The Court is correct in recognizing that the other states that have addressed this issue, and that have "imposed a prejudice requirement," have done so "primarily on public policy grounds." See 875 S.W.2d 693, n. 4. And in this context, this Court has already addressed the Hernandezes' argument. Guaranty County Mutual Ins. Co. v. Kline, 845 S.W.2d 810 (Tex. 1992). Guaranty held that "the settlement clause is clearly consistent with, and indeed advances the purpose of article 5.06-1(6)." Id. at 811. Implicit in the acceptance of this consent to settle exclusion is the idea that the insurance company might not be prejudiced and that an inequitable result might occur. See Members Mut. Ins. Co. v. Cutaia, 476 S.W.2d 278 (Tex. 1972). While Cutaia involved a notice of claim provision, rather than a settlement clause, the issue was whether to impose a prejudice requirement. In refusing to impose a prejudice requirement, this Court stated that even though an injustice might occur by disallowing an otherwise valid claim, this Court should not overreach its boundaries and imply new standards into insurance contracts. Id. at 281.
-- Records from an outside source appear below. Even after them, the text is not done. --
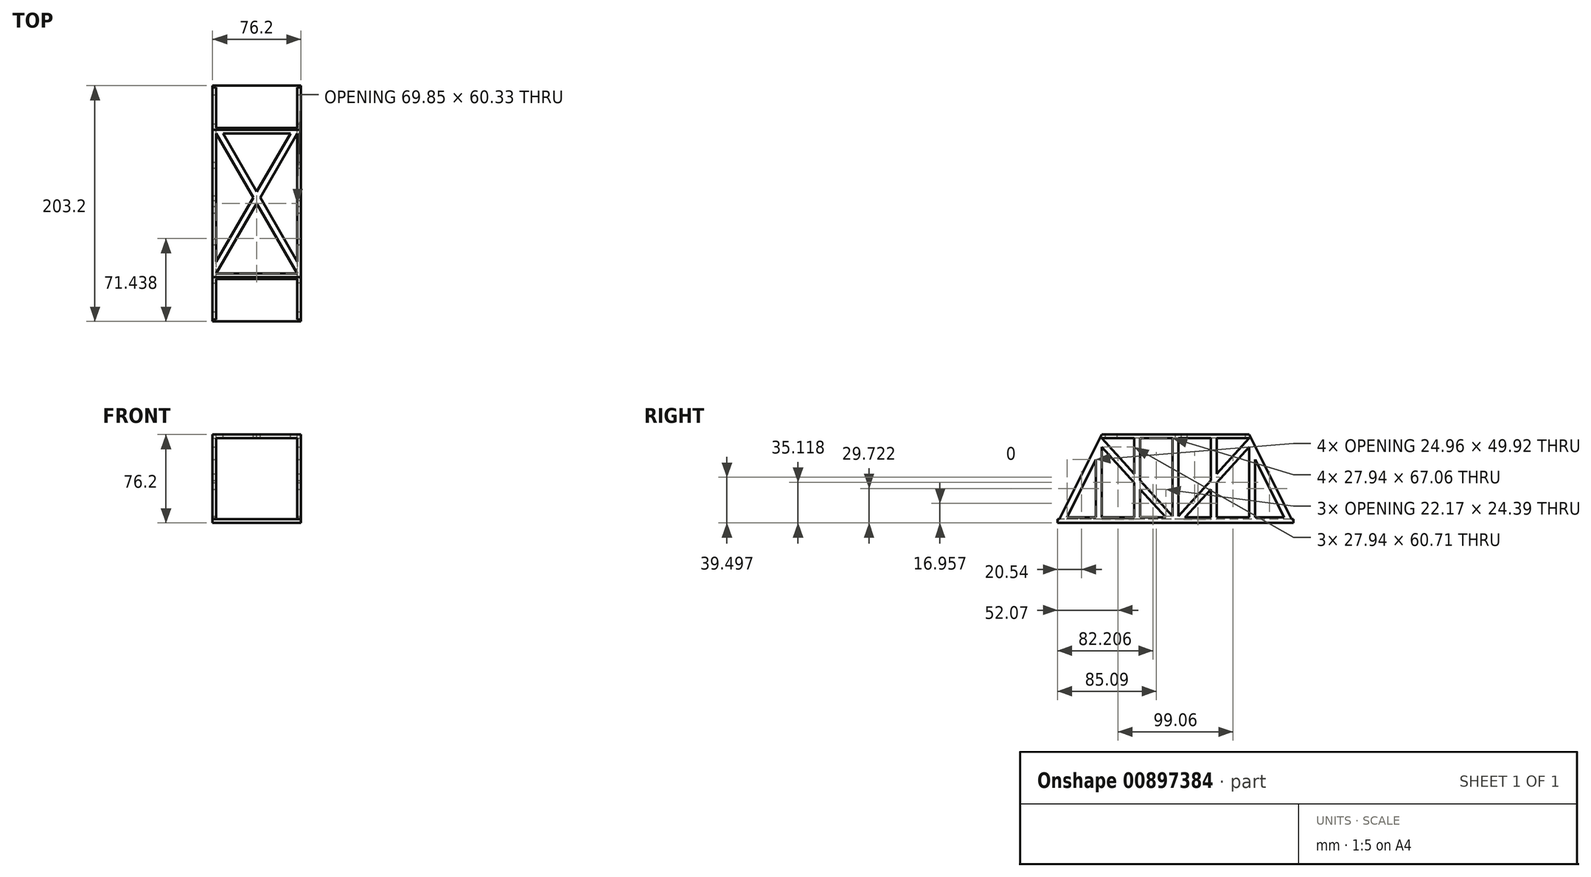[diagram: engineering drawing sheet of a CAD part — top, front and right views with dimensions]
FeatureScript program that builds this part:
annotation { "Feature Type Name" : "Feature", "Feature Type Description" : "" }
export const myFeature = defineFeature(function(context is Context, id is Id, definition is map)
    precondition{}
    {
        {
            var Q0;
            Q0=qCreatedBy(makeId("Right.planeOp"),FACE);
            var sketch = newSketch(context, id + "F0", { "sketchPlane" : qUnion([Q0])});
            skLineSegment(sketch, "E0", {"start": v(-101.6, -38.1) * mm, "end": v(101.6, -38.1) * mm});
            skLineSegment(sketch, "E1", {"start": v(-63.5, 38.1) * mm, "end": v(63.5, 38.1) * mm});
            skLineSegment(sketch, "E2", {"start": v(-101.6, -38.1) * mm, "end": v(-63.5, 38.1) * mm});
            skLineSegment(sketch, "E3", {"start": v(63.5, 38.1) * mm, "end": v(101.6, -38.1) * mm});
            skSolve(sketch);
        }
        {
            var Q0;
            Q0 = qSketchRegion(id + "F0", true);
            extrude(context, id + "F1", {"entities" : qUnion([Q0]), "endBound" : BoundingType.SYMMETRIC, "depth" : 76.2 * mm, "offsetDistance" : 25.4 * mm});
        }
        {
            var Q0;
            Q0=makeQuery(id+"F1.opExtrude","CAP_FACE",FACE,{"disambiguationData":[OSD([sQuery(id+"F0.wireOp",EDGE,"E0"),sQuery(id+"F0.wireOp",EDGE,"E1"),sQuery(id+"F0.wireOp",EDGE,"E2"),sQuery(id+"F0.wireOp",EDGE,"E3")])],"isStart":false});
            var sketch = newSketch(context, id + "F2", { "sketchPlane" : qUnion([Q0])});
            skLineSegment(sketch, "E4", {"start": v(-63.5, 34.92) * mm, "end": v(-63.5, -34.93) * mm});
            skLineSegment(sketch, "E5", {"start": v(-63.5, -34.93) * mm, "end": v(63.5, -34.93) * mm});
            skLineSegment(sketch, "E6", {"start": v(63.5, -34.93) * mm, "end": v(63.5, 34.93) * mm});
            skLineSegment(sketch, "E7", {"start": v(63.5, 34.93) * mm, "end": v(-63.5, 34.92) * mm});
            skLineSegment(sketch, "E8", {"start": v(-63.5, 34.93) * mm, "end": v(0, -34.93) * mm});
            skLineSegment(sketch, "E9", {"start": v(0, -34.92) * mm, "end": v(63.5, 34.93) * mm});
            skLineSegment(sketch, "E10", {"start": v(-63.5, 27.37) * mm, "end": v(-6.87, -34.93) * mm});
            skLineSegment(sketch, "E11", {"start": v(63.5, 27.37) * mm, "end": v(6.87, -34.93) * mm});
            skLineSegment(sketch, "E12", {"start": v(-68.58, 16.58) * mm, "end": v(-68.58, -34.93) * mm});
            skLineSegment(sketch, "E13", {"start": v(-68.58, 16.58) * mm, "end": v(-94.33, -34.93) * mm});
            skLineSegment(sketch, "E14", {"start": v(-94.33, -34.93) * mm, "end": v(-68.58, -34.93) * mm});
            skLineSegment(sketch, "E15.MirrorCS", {"start": v(68.58, 16.58) * mm, "end": v(68.58, -34.93) * mm});
            skLineSegment(sketch, "E16.MirrorCS", {"start": v(68.58, 16.58) * mm, "end": v(94.33, -34.93) * mm});
            skLineSegment(sketch, "E17.MirrorCS", {"start": v(94.33, -34.93) * mm, "end": v(68.58, -34.93) * mm});
            skLineSegment(sketch, "E18.bottom", {"start": v(2.54, -34.93) * mm, "end": v(-2.54, -34.93) * mm});
            skLineSegment(sketch, "E18.top", {"start": v(2.54, 34.93) * mm, "end": v(-2.54, 34.93) * mm});
            skLineSegment(sketch, "E18.left", {"start": v(2.54, -34.92) * mm, "end": v(2.54, 34.92) * mm});
            skLineSegment(sketch, "E18.right", {"start": v(-2.54, -34.92) * mm, "end": v(-2.54, 34.92) * mm});
            skPoint(sketch, "E18.middle", {"position": v(0, 0) * mm});
            skLineSegment(sketch, "E19.bottom", {"start": v(-30.48, -34.93) * mm, "end": v(-35.56, -34.93) * mm});
            skLineSegment(sketch, "E19.top", {"start": v(-30.48, 34.93) * mm, "end": v(-35.56, 34.93) * mm});
            skLineSegment(sketch, "E19.left", {"start": v(-30.48, -34.93) * mm, "end": v(-30.48, 34.93) * mm});
            skLineSegment(sketch, "E19.right", {"start": v(-35.56, -34.93) * mm, "end": v(-35.56, 34.93) * mm});
            skPoint(sketch, "E19.middle", {"position": v(-33.02, 0) * mm});
            skLineSegment(sketch, "E20.MirrorCS", {"start": v(35.56, -34.93) * mm, "end": v(35.56, 34.93) * mm});
            skLineSegment(sketch, "E21.MirrorCS", {"start": v(30.48, -34.93) * mm, "end": v(30.48, 34.93) * mm});
            skSolve(sketch);
        }
        {
            var Q0;
            Q0=qCreatedBy(makeId("Front.planeOp"),FACE);
            var sketch = newSketch(context, id + "F3", { "sketchPlane" : qUnion([Q0])});
            skLineSegment(sketch, "E22.bottom", {"start": v(34.93, -34.93) * mm, "end": v(-34.93, -34.93) * mm});
            skLineSegment(sketch, "E22.top", {"start": v(34.93, 34.93) * mm, "end": v(-34.93, 34.93) * mm});
            skLineSegment(sketch, "E22.left", {"start": v(34.93, -34.93) * mm, "end": v(34.93, 34.93) * mm});
            skLineSegment(sketch, "E22.right", {"start": v(-34.93, -34.93) * mm, "end": v(-34.93, 34.93) * mm});
            skPoint(sketch, "E22.middle", {"position": v(0, 0) * mm});
            skSolve(sketch);
        }
        {
            var Q0;
            Q0 = qSketchRegion(id + "F3", true);
            extrude(context, id + "F4", {"entities" : qUnion([Q0]), "operationType" : NewBodyOperationType.REMOVE, "endBound" : BoundingType.SYMMETRIC, "oppositeDirection" : true, "depth" : 254 * mm, "offsetDistance" : 25.4 * mm});
        }
        {
            var Q0;
            Q0=makeQuery(id+"F2.imprint","IMPRINT",FACE,{"disambiguationData":[TD([[makeQuery(id+"F2.imprint","IMPRINT",EDGE,{"derivedFrom":sQuery(id+"F2.wireOp",EDGE,"E12")}),-1.0]])]});
            var Q1;
            {var subQ3=sQuery(id+"F2.wireOp",EDGE,"E10");Q1=makeQuery(id+"F2.imprint","IMPRINT",FACE,{"disambiguationData":[TD([[makeQuery(id+"F2.imprint","IMPRINT",EDGE,{"derivedFrom":subQ3}),-1.0]])]});}
            var Q2;
            {var subQ0=sQuery(id+"F2.wireOp",EDGE,"E8");var subQ3=sQuery(id+"F2.wireOp",EDGE,"E18.right");var subQ5=makeQuery(id+"F2.imprint","INTERSECT",VERTEX,{"derivedFrom":[subQ0,subQ3]});Q2=makeQuery(id+"F2.imprint","IMPRINT",FACE,{"disambiguationData":[TD([[makeQuery(id+"F2.imprint","IMPRINT",EDGE,{"disambiguationData":[TD([[subQ5,1.0]])],"derivedFrom":subQ0}),1.0]])]});}
            var Q3;
            {var subQ0=sQuery(id+"F2.wireOp",EDGE,"E9");var subQ3=sQuery(id+"F2.wireOp",EDGE,"E18.left");var subQ5=makeQuery(id+"F2.imprint","INTERSECT",VERTEX,{"derivedFrom":[subQ0,subQ3]});Q3=makeQuery(id+"F2.imprint","IMPRINT",FACE,{"disambiguationData":[TD([[makeQuery(id+"F2.imprint","IMPRINT",EDGE,{"disambiguationData":[TD([[subQ5,-1.0]])],"derivedFrom":subQ0}),1.0]])]});}
            var Q4;
            {var subQ3=sQuery(id+"F2.wireOp",EDGE,"E11");Q4=makeQuery(id+"F2.imprint","IMPRINT",FACE,{"disambiguationData":[TD([[makeQuery(id+"F2.imprint","IMPRINT",EDGE,{"derivedFrom":subQ3}),1.0]])]});}
            var Q5;
            Q5=makeQuery(id+"F2.imprint","IMPRINT",FACE,{"disambiguationData":[TD([[makeQuery(id+"F2.imprint","IMPRINT",EDGE,{"derivedFrom":sQuery(id+"F2.wireOp",EDGE,"E15.MirrorCS")}),1.0]])]});
            var Q6;
            {var subQ0=sQuery(id+"F2.wireOp",EDGE,"E5");var subQ1=sQuery(id+"F2.wireOp",EDGE,"E4");var subQ2=makeQuery(id+"F2.imprint","INTERSECT",VERTEX,{"derivedFrom":[subQ1,subQ0]});Q6=makeQuery(id+"F2.imprint","IMPRINT",FACE,{"disambiguationData":[TD([[makeQuery(id+"F2.imprint","IMPRINT",EDGE,{"disambiguationData":[TD([[subQ2,1.0]])],"derivedFrom":subQ1}),1.0]])]});}
            var Q7;
            {var subQ0=sQuery(id+"F2.wireOp",EDGE,"E8");var subQ3=sQuery(id+"F2.wireOp",EDGE,"E19.right");var subQ5=makeQuery(id+"F2.imprint","INTERSECT",VERTEX,{"derivedFrom":[subQ0,subQ3]});Q7=makeQuery(id+"F2.imprint","IMPRINT",FACE,{"disambiguationData":[TD([[makeQuery(id+"F2.imprint","IMPRINT",EDGE,{"disambiguationData":[TD([[subQ5,1.0]])],"derivedFrom":subQ0}),1.0]])]});}
            var Q8;
            {var subQ1=sQuery(id+"F2.wireOp",EDGE,"E7");var subQ3=sQuery(id+"F2.wireOp",EDGE,"E20.MirrorCS");var subQ4=makeQuery(id+"F2.imprint","INTERSECT",VERTEX,{"derivedFrom":[subQ1,subQ3]});Q8=makeQuery(id+"F2.imprint","IMPRINT",FACE,{"disambiguationData":[TD([[makeQuery(id+"F2.imprint","IMPRINT",EDGE,{"disambiguationData":[TD([[subQ4,1.0]])],"derivedFrom":subQ3}),-1.0]])]});}
            var Q9;
            {var subQ0=sQuery(id+"F2.wireOp",EDGE,"E6");var subQ1=sQuery(id+"F2.wireOp",EDGE,"E5");var subQ2=makeQuery(id+"F2.imprint","INTERSECT",VERTEX,{"derivedFrom":[subQ1,subQ0]});Q9=makeQuery(id+"F2.imprint","IMPRINT",FACE,{"disambiguationData":[TD([[makeQuery(id+"F2.imprint","IMPRINT",EDGE,{"disambiguationData":[TD([[subQ2,1.0]])],"derivedFrom":subQ1}),1.0]])]});}
            extrude(context, id + "F5", {"entities" : qUnion([Q0, Q1, Q2, Q3, Q4, Q5, Q6, Q7, Q8, Q9]), "operationType" : NewBodyOperationType.REMOVE, "oppositeDirection" : true, "depth" : 101.6 * mm, "offsetDistance" : 25.4 * mm});
        }
        {
            var Q0;
            Q0=makeQuery(id+"F1.opExtrude","SWEPT_FACE",FACE,{"disambiguationData":[OSD([sQuery(id+"F0.wireOp",EDGE,"E1")])]});
            var sketch = newSketch(context, id + "F6", { "sketchPlane" : qUnion([Q0])});
            skLineSegment(sketch, "E23.bottom", {"start": v(34.92, -60.32) * mm, "end": v(-34.92, -60.32) * mm});
            skLineSegment(sketch, "E23.top", {"start": v(34.92, 60.33) * mm, "end": v(-34.92, 60.32) * mm});
            skLineSegment(sketch, "E23.left", {"start": v(34.92, -60.33) * mm, "end": v(34.92, 60.33) * mm});
            skLineSegment(sketch, "E23.right", {"start": v(-34.92, -60.33) * mm, "end": v(-34.92, 60.33) * mm});
            skPoint(sketch, "E23.middle", {"position": v(0, 0) * mm});
            skLineSegment(sketch, "E24", {"start": v(-34.92, 60.32) * mm, "end": v(34.92, -60.32) * mm});
            skLineSegment(sketch, "E25", {"start": v(34.92, 60.33) * mm, "end": v(-34.92, -60.32) * mm});
            skLineSegment(sketch, "E26", {"start": v(-34.92, -50.19) * mm, "end": v(29.06, 60.32) * mm});
            skLineSegment(sketch, "E27", {"start": v(-29.06, 60.33) * mm, "end": v(34.92, -50.19) * mm});
            skSolve(sketch);
        }
        {
            var Q0;
            {var subQ0=sQuery(id+"F6.wireOp",EDGE,"E26");var subQ1=sQuery(id+"F6.wireOp",EDGE,"E23.top");var subQ2=makeQuery(id+"F6.imprint","INTERSECT",VERTEX,{"derivedFrom":[subQ1,subQ0]});Q0=makeQuery(id+"F6.imprint","IMPRINT",FACE,{"disambiguationData":[TD([[makeQuery(id+"F6.imprint","IMPRINT",EDGE,{"disambiguationData":[TD([[subQ2,-1.0]])],"derivedFrom":subQ1}),1.0]])]});}
            var Q1;
            {var subQ1=sQuery(id+"F6.wireOp",EDGE,"E23.right");var subQ3=sQuery(id+"F6.wireOp",EDGE,"E26");var subQ4=makeQuery(id+"F6.imprint","INTERSECT",VERTEX,{"derivedFrom":[subQ1,subQ3]});Q1=makeQuery(id+"F6.imprint","IMPRINT",FACE,{"disambiguationData":[TD([[makeQuery(id+"F6.imprint","IMPRINT",EDGE,{"disambiguationData":[TD([[subQ4,-1.0]])],"derivedFrom":subQ3}),1.0]])]});}
            var Q2;
            {var subQ1=sQuery(id+"F6.wireOp",EDGE,"E23.left");var subQ3=sQuery(id+"F6.wireOp",EDGE,"E27");var subQ4=makeQuery(id+"F6.imprint","INTERSECT",VERTEX,{"derivedFrom":[subQ1,subQ3]});Q2=makeQuery(id+"F6.imprint","IMPRINT",FACE,{"disambiguationData":[TD([[makeQuery(id+"F6.imprint","IMPRINT",EDGE,{"disambiguationData":[TD([[subQ4,1.0]])],"derivedFrom":subQ3}),1.0]])]});}
            var Q3;
            {var subQ0=sQuery(id+"F6.wireOp",EDGE,"E23.bottom");Q3=makeQuery(id+"F6.imprint","IMPRINT",FACE,{"disambiguationData":[TD([[makeQuery(id+"F6.imprint","IMPRINT",EDGE,{"derivedFrom":subQ0}),-1.0]])]});}
            extrude(context, id + "F7", {"entities" : qUnion([Q0, Q1, Q2, Q3]), "operationType" : NewBodyOperationType.REMOVE, "oppositeDirection" : true, "depth" : 3.17 * mm, "offsetDistance" : 25.4 * mm});
        }
        {
            var Q0;
            {var subQ0=sQuery(id+"F2.wireOp",EDGE,"E5");Q0=makeQuery(id+"F5.boolean.opBoolean","MERGE",FACE,{"derivedFrom":[makeQuery(id+"F4.boolean.opBoolean","COPY",FACE,{"derivedFrom":makeQuery(id+"F4.opExtrude","SWEPT_FACE",FACE,{"disambiguationData":[OSD([sQuery(id+"F3.wireOp",EDGE,"E22.bottom")])]})})],"fromTools":[makeQuery(id+"F5.opExtrude","SWEPT_FACE",FACE,{"disambiguationData":[OSD([subQ0]),TDD([makeQuery(id+"F2.imprint","IMPRINT",EDGE,{"disambiguationData":[TD([[makeQuery(id+"F2.imprint","INTERSECT",VERTEX,{"derivedFrom":[sQuery(id+"F2.wireOp",EDGE,"E4"),subQ0]}),-1.0]])],"derivedFrom":subQ0})])]}),makeQuery(id+"F5.opExtrude","SWEPT_FACE",FACE,{"disambiguationData":[OSD([subQ0]),TDD([makeQuery(id+"F2.imprint","IMPRINT",EDGE,{"disambiguationData":[TD([[makeQuery(id+"F2.imprint","INTERSECT",VERTEX,{"derivedFrom":[subQ0,sQuery(id+"F2.wireOp",EDGE,"E6")]}),1.0]])],"derivedFrom":subQ0})])]}),makeQuery(id+"F5.opExtrude","SWEPT_FACE",FACE,{"disambiguationData":[OSD([sQuery(id+"F2.wireOp",EDGE,"E14")])]}),makeQuery(id+"F5.opExtrude","SWEPT_FACE",FACE,{"disambiguationData":[OSD([sQuery(id+"F2.wireOp",EDGE,"E17.MirrorCS")])]})]});}
            var sketch = newSketch(context, id + "F8", { "sketchPlane" : qUnion([Q0])});
            skLineSegment(sketch, "E28.bottom", {"start": v(38.1, -94.33) * mm, "end": v(34.92, -94.33) * mm});
            skLineSegment(sketch, "E28.top", {"start": v(38.1, 94.33) * mm, "end": v(34.92, 94.33) * mm});
            skLineSegment(sketch, "E28.left", {"start": v(38.1, -94.33) * mm, "end": v(38.1, 94.33) * mm});
            skLineSegment(sketch, "E28.right", {"start": v(34.92, -94.33) * mm, "end": v(34.92, 94.33) * mm});
            skLineSegment(sketch, "E29.MirrorCS", {"start": v(-38.1, -94.33) * mm, "end": v(-38.1, 94.33) * mm});
            skLineSegment(sketch, "E30.MirrorCS", {"start": v(-34.92, -94.33) * mm, "end": v(-34.92, 94.33) * mm});
            skSolve(sketch);
        }
        {
            var Q0;
            Q0 = qSketchRegion(id + "F8", true);
            var Q1;
            {var subQ3=sQuery(id+"F3.wireOp",EDGE,"E22.right");var subQ4=makeQuery(id+"F4.boolean.opBoolean","COPY",FACE,{"derivedFrom":makeQuery(id+"F4.opExtrude","SWEPT_FACE",FACE,{"disambiguationData":[OSD([subQ3])]})});var subQ7=sQuery(id+"F2.wireOp",EDGE,"E12");var subQ11=sQuery(id+"F2.wireOp",EDGE,"E14");var subQ14=makeQuery(id+"F5.boolean.opBoolean","COPY",EDGE,{"disambiguationData":[TD([subQ4])],"derivedFrom":makeQuery(id+"F5.opExtrude","SWEPT_EDGE",EDGE,{"disambiguationData":[OSD([subQ7,subQ11])]})});Q1=makeQuery(id+"F8.imprint","IMPRINT",FACE,{"disambiguationData":[TD([[makeQuery(id+"F8.imprint","IMPRINT",EDGE,{"derivedFrom":subQ14}),-1.0]])]});}
            var Q2;
            {var subQ3=makeQuery(id+"F4.boolean.opBoolean","COPY",FACE,{"derivedFrom":makeQuery(id+"F4.opExtrude","SWEPT_FACE",FACE,{"disambiguationData":[OSD([sQuery(id+"F3.wireOp",EDGE,"E22.right")])]})});var subQ6=sQuery(id+"F2.wireOp",EDGE,"E5");var subQ7=sQuery(id+"F2.wireOp",EDGE,"E10");var subQ12=makeQuery(id+"F5.boolean.opBoolean","COPY",EDGE,{"disambiguationData":[TD([subQ3])],"derivedFrom":makeQuery(id+"F5.opExtrude","SWEPT_EDGE",EDGE,{"disambiguationData":[OSD([subQ6,subQ7])]})});Q2=makeQuery(id+"F8.imprint","IMPRINT",FACE,{"disambiguationData":[TD([[makeQuery(id+"F8.imprint","IMPRINT",EDGE,{"derivedFrom":subQ12}),-1.0]])]});}
            var Q3;
            {var subQ1=sQuery(id+"F2.wireOp",EDGE,"E5");var subQ3=makeQuery(id+"F4.boolean.opBoolean","COPY",FACE,{"derivedFrom":makeQuery(id+"F4.opExtrude","SWEPT_FACE",FACE,{"disambiguationData":[OSD([sQuery(id+"F3.wireOp",EDGE,"E22.right")])]})});var subQ5=sQuery(id+"F2.wireOp",EDGE,"E6");var subQ11=makeQuery(id+"F5.boolean.opBoolean","COPY",EDGE,{"disambiguationData":[TD([subQ3])],"derivedFrom":makeQuery(id+"F5.opExtrude","SWEPT_EDGE",EDGE,{"disambiguationData":[OSD([subQ1,subQ5])]})});Q3=makeQuery(id+"F8.imprint","IMPRINT",FACE,{"disambiguationData":[TD([[makeQuery(id+"F8.imprint","IMPRINT",EDGE,{"derivedFrom":subQ11}),-1.0]])]});}
            var Q4;
            {var subQ3=sQuery(id+"F3.wireOp",EDGE,"E22.right");var subQ4=makeQuery(id+"F4.boolean.opBoolean","COPY",FACE,{"derivedFrom":makeQuery(id+"F4.opExtrude","SWEPT_FACE",FACE,{"disambiguationData":[OSD([subQ3])]})});var subQ11=sQuery(id+"F2.wireOp",EDGE,"E15.MirrorCS");var subQ12=sQuery(id+"F2.wireOp",EDGE,"E17.MirrorCS");var subQ14=makeQuery(id+"F5.boolean.opBoolean","COPY",EDGE,{"disambiguationData":[TD([subQ4])],"derivedFrom":makeQuery(id+"F5.opExtrude","SWEPT_EDGE",EDGE,{"disambiguationData":[OSD([subQ11,subQ12])]})});Q4=makeQuery(id+"F8.imprint","IMPRINT",FACE,{"disambiguationData":[TD([[makeQuery(id+"F8.imprint","IMPRINT",EDGE,{"derivedFrom":subQ14}),1.0]])]});}
            extrude(context, id + "F9", {"entities" : qUnion([Q0, Q1, Q2, Q3, Q4]), "operationType" : NewBodyOperationType.ADD, "depth" : 1.59 * mm, "offsetDistance" : 25.4 * mm});
        }
        {
            var Q0;
            Q0=makeQuery(id+"F9.boolean.opBoolean","MERGE",FACE,{"derivedFrom":[makeQuery(id+"F1.opExtrude","CAP_FACE",FACE,{"disambiguationData":[OSD([sQuery(id+"F0.wireOp",EDGE,"E0"),sQuery(id+"F0.wireOp",EDGE,"E1"),sQuery(id+"F0.wireOp",EDGE,"E2"),sQuery(id+"F0.wireOp",EDGE,"E3")])],"isStart":false}),makeQuery(id+"F9.opExtrude","SWEPT_FACE",FACE,{"disambiguationData":[OSD([sQuery(id+"F8.wireOp",EDGE,"E28.left")])]})]});
            var sketch = newSketch(context, id + "F10", { "sketchPlane" : qUnion([Q0])});
            skLineSegment(sketch, "E31.bottom", {"start": v(-101.6, -38.1) * mm, "end": v(-95.64, -38.1) * mm});
            skLineSegment(sketch, "E31.top", {"start": v(-101.6, -34.92) * mm, "end": v(-95.64, -34.92) * mm});
            skLineSegment(sketch, "E31.left", {"start": v(-101.6, -38.1) * mm, "end": v(-101.6, -34.92) * mm});
            skLineSegment(sketch, "E31.right", {"start": v(-95.64, -38.1) * mm, "end": v(-95.64, -34.92) * mm});
            skLineSegment(sketch, "E32.MirrorCS", {"start": v(101.6, -38.1) * mm, "end": v(101.6, -34.92) * mm});
            skLineSegment(sketch, "E33.MirrorCS", {"start": v(101.6, -34.92) * mm, "end": v(95.64, -34.92) * mm});
            skLineSegment(sketch, "E34.MirrorCS", {"start": v(95.64, -38.1) * mm, "end": v(95.64, -34.92) * mm});
            skLineSegment(sketch, "E35.MirrorCS", {"start": v(101.6, -38.1) * mm, "end": v(95.64, -38.1) * mm});
            skSolve(sketch);
        }
        {
            var Q0;
            Q0 = qSketchRegion(id + "F10", true);
            extrude(context, id + "F11", {"entities" : qUnion([Q0]), "operationType" : NewBodyOperationType.ADD, "oppositeDirection" : true, "depth" : 76.2 * mm, "offsetDistance" : 25.4 * mm});
        }
    });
This Court has consistently upheld consent to settle exclusions. E.g., Kline, 845 S.W.2d at 811; Ford v. State Farm Mut. Auto. Ins. Co., 550 S.W.2d 663, 665 (Tex. 1977); Dairyland County Mut. Ins. Co. v. Roman, 498 S.W.2d 154, 159 (Tex. 1973); see also, Huttleston v. Beacon Nat'l Ins. Co., 822 S.W.2d 741, 742 (Tex.App. — Fort Worth 1992, writ denied). Among these cases, there were undoubtedly insurance companies that were not prejudiced, but the point of the consent to settle exclusion is to not usurp the insurance companies' subrogation rights.
In this case, when an insured person asks for consent to settle, Gulf conducts a thorough financial check of the motorist to ensure that he cannot satisfy a judgment. It cannot be gainsaid that most insureds do not have the resources to conduct such an investigation. Irrespective of the stipulations, what the Hernandezes are asking this Court to do is allow all insureds to settle as quickly as possible with the person at fault, then, years later (two years in this case) make a claim against their underinsured motorists policy. Without the claim, the insurance company is unaware that it needs to investigate the negligent person and determine whether or not he is judgment proof. Concomitantly, how will the insurance company prove prejudice two years after the accident, not only faced with trying to locate the negligent party, but without the aid of civil process to assist in discovering the tortfeasor's assets? This approach is not the way in which the uninsured/underinsured motorist provision was designed to work.
The court should additionally be wary of taking a position founded upon public policy considerations, which thus affects all parties to insuring agreements, in a case literally conceded away by one of the litigants.
For the above reasons, I would affirm the judgment of the court of appeals. I therefore dissent.